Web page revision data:
┌──
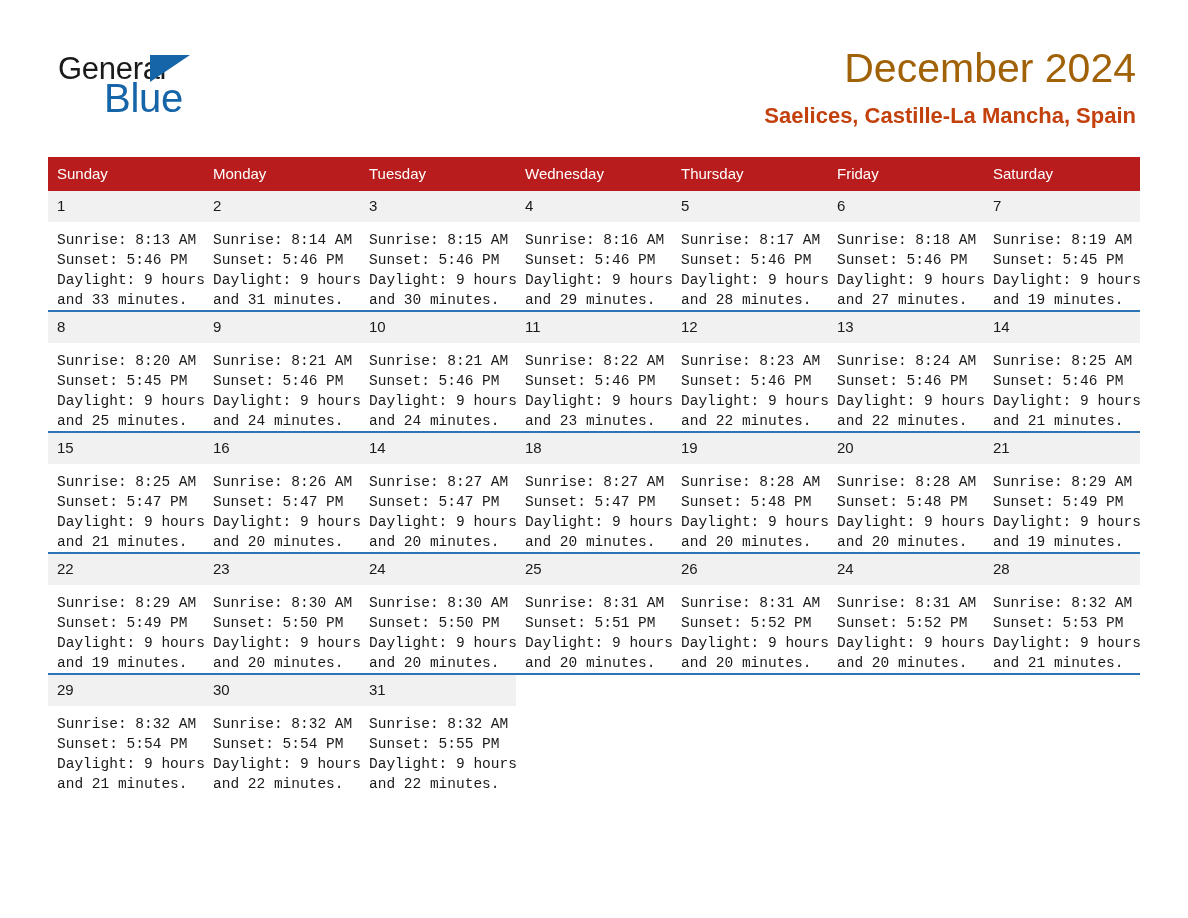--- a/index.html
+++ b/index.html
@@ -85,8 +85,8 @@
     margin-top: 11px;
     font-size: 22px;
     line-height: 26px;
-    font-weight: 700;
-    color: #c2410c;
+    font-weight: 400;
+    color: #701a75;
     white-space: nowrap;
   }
└──
┌──
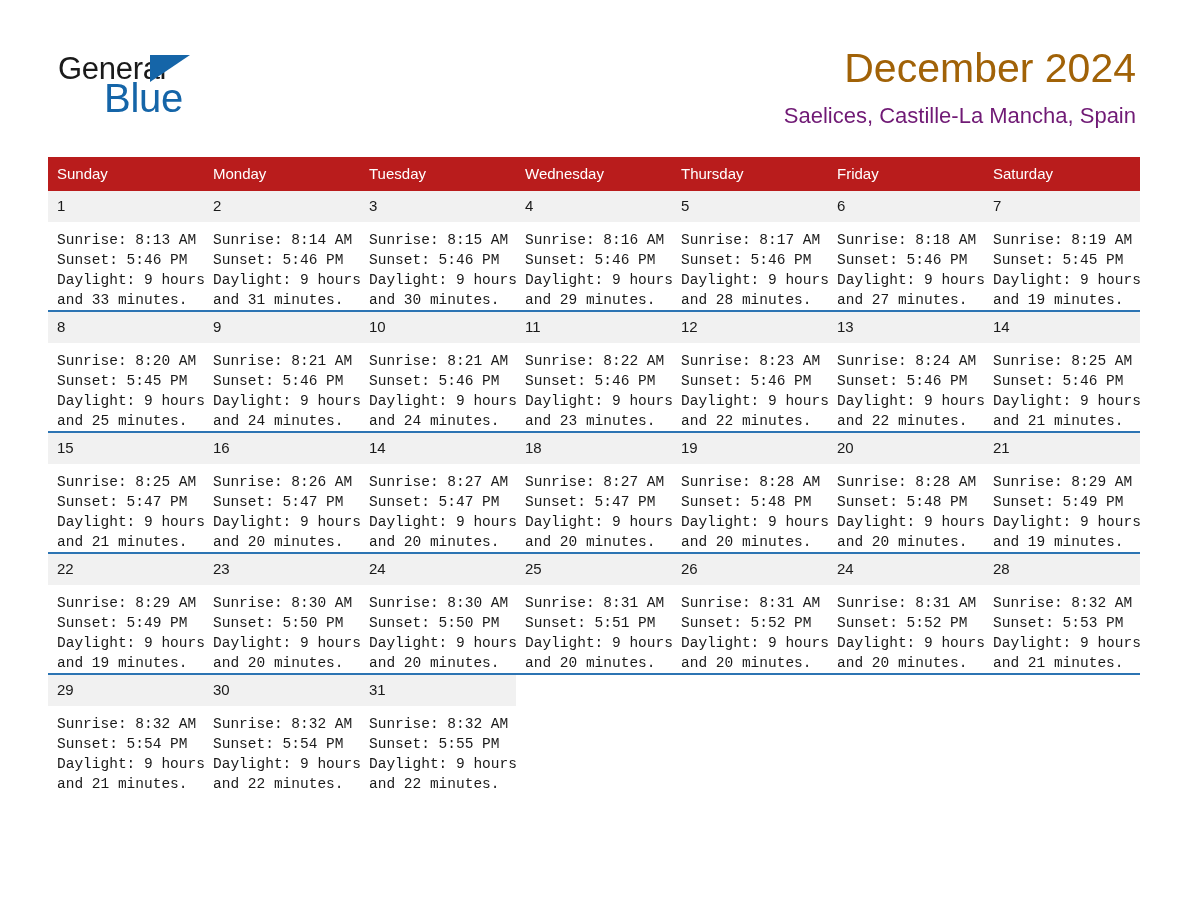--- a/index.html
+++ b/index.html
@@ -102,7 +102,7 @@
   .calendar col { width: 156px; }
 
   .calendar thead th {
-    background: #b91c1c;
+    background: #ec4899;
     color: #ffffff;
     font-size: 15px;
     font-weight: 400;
└──
┌──
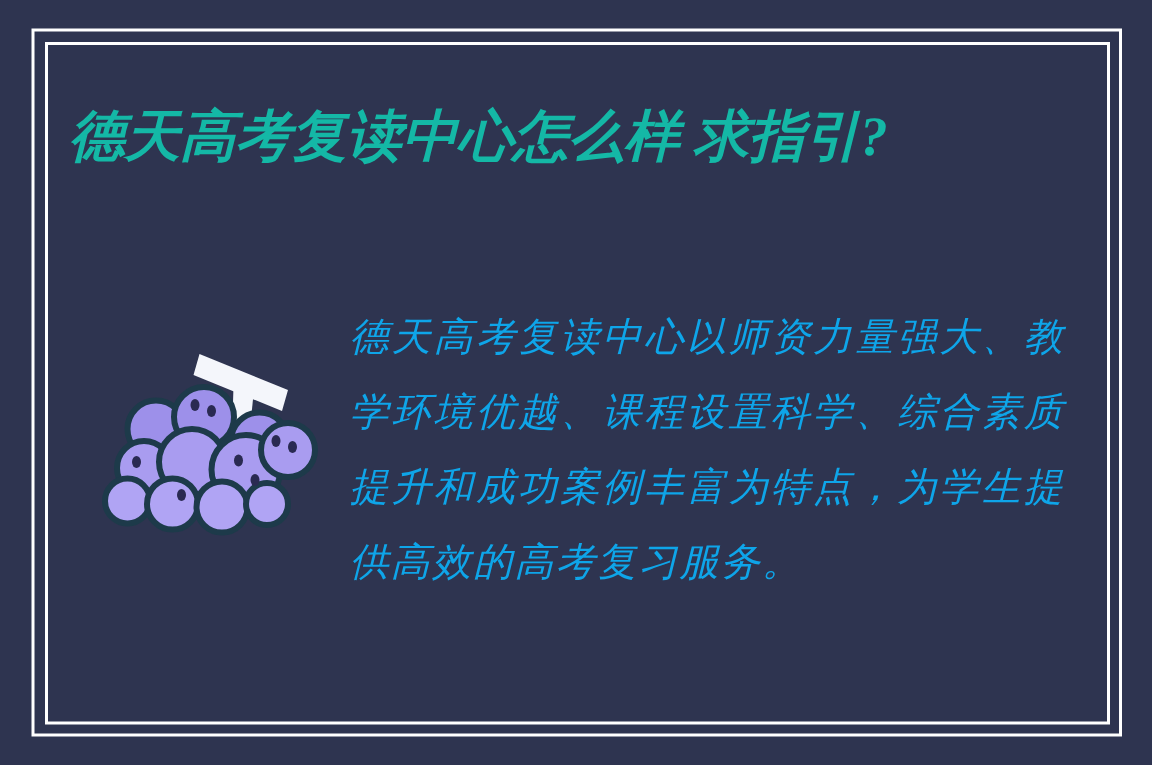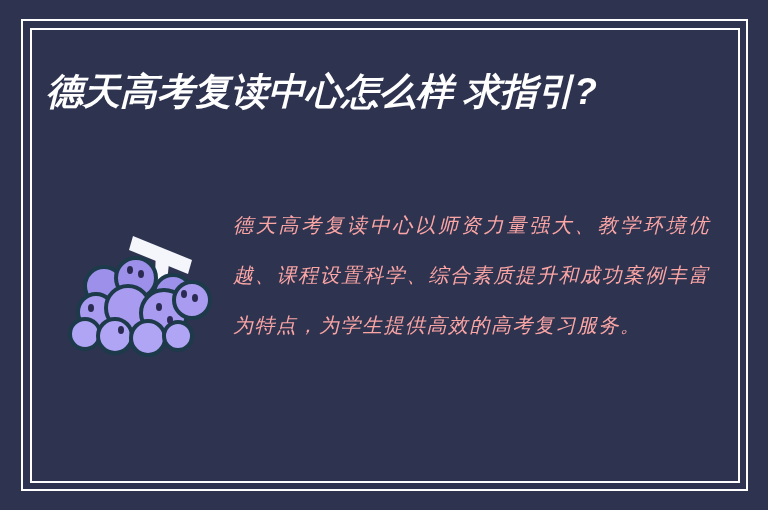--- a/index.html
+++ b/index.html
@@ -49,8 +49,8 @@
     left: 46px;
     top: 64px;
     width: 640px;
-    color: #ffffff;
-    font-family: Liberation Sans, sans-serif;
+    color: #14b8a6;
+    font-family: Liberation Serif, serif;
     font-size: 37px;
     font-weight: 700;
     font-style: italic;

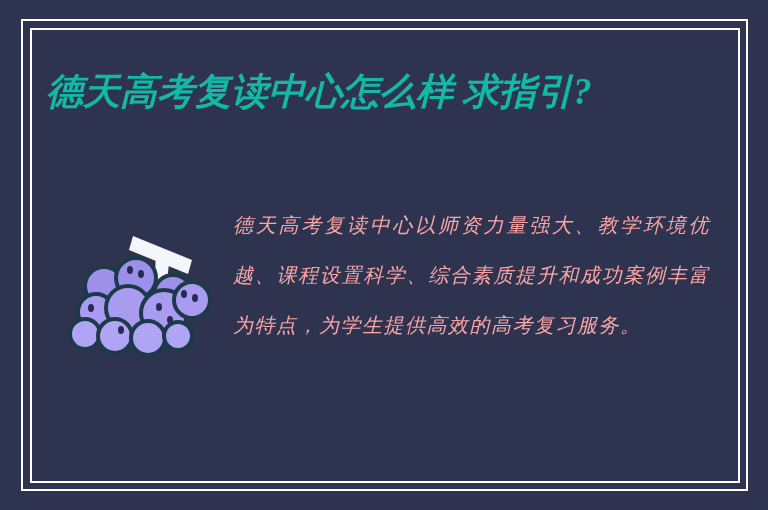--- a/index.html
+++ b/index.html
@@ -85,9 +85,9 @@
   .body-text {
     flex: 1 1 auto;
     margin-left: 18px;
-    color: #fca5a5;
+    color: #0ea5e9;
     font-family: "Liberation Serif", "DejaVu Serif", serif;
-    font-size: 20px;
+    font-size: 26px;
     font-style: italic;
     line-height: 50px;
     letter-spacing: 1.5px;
└──
> **About this task**:
Copy each line of the entries in which the string "Liberation" is found.

> **Answer box**:
-    font-family: Liberation Sans, sans-serif;
+    font-family: Liberation Serif, serif;
     font-family: "Liberation Serif", "DejaVu Serif", serif;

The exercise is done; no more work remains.